The point of focus
Many people misunderstand the point of concentration practice or dismiss it all together. It is a pleasing play on words to say, ‘what is the point of focus?’ or ‘What is the point of the point?’ but even without the humour perhaps it can be easy to dismiss something that involves a degree of effort and discomfort, sitting still for many hours.
That aside, ‘But how does this help us work through our stuff?’ I hear them ask. All the time we have our attention centred on the breath all this stuff is trying to get in from the periphery of our attention. All kinds of visitors come and go. We see what our craving is like when it does not get what it wants – not nice! This can help us really want to let it all go, but how does concentration meditation lastingly achieve this?
This first objection is related to a common assumption that concentration represents an exclusive point of focus and to small-mindedness. This is, however, only where it starts. The breath is not something we can hold tightly onto very long without going blue. We have to go with the flow and come to enjoy the space. The act of concentrating on the breath, when so relaxed, does not tighten the mind into a small, feeling-based focus. Instead, when the attention is strong enough our concentration will obliterate this point altogether, leading the mind to open in a completely new way, fresh and bright.
This is the only way to really let go. For a mind that is grasping by nature the only way of letting go of something is to hold on to something else.
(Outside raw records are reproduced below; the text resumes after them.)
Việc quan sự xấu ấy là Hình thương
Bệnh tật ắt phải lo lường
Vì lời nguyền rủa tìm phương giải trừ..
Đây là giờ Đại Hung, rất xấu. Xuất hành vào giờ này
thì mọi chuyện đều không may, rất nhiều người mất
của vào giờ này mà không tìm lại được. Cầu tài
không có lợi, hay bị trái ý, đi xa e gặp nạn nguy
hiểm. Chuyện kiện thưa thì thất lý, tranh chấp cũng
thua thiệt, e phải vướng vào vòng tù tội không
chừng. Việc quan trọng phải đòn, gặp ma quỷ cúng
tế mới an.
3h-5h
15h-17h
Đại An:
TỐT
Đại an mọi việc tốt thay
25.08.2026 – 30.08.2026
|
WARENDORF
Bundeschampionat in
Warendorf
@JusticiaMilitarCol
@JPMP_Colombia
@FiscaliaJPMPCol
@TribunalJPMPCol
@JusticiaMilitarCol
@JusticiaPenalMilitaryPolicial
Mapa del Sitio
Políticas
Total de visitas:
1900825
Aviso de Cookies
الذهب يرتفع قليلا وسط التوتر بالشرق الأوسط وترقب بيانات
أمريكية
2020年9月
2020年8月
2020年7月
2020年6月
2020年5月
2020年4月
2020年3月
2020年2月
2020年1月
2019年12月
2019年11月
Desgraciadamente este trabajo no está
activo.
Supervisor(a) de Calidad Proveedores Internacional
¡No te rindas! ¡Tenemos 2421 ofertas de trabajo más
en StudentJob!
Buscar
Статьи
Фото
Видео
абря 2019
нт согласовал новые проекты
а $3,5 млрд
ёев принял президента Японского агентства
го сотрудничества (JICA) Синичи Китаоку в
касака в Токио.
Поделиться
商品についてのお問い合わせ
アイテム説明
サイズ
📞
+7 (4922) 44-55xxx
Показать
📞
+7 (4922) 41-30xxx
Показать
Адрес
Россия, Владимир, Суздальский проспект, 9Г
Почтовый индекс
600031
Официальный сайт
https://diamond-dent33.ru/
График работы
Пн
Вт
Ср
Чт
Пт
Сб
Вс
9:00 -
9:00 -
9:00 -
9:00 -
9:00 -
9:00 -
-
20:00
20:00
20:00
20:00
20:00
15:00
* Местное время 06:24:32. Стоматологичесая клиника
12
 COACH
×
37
The only way to let go of everything is to hold on to the space, to fill the mind up with space. This is a very important point. We cannot just let go; letting go is a fruit of the practice not a method. If we try it as a method we are not letting go of anything, instead we would be trying to push things away or ignore things.
But surely the spacious mind does not last, say the critics? On the contrary, if we get there the result of genuine letting go is so pleasant, so blissful, that it will change or lives forever. Gone will be all the active, sensual craving which was at the root of al the suffering all along.
Get the point? Actually, the only way to see if I am right is to try it for yourself.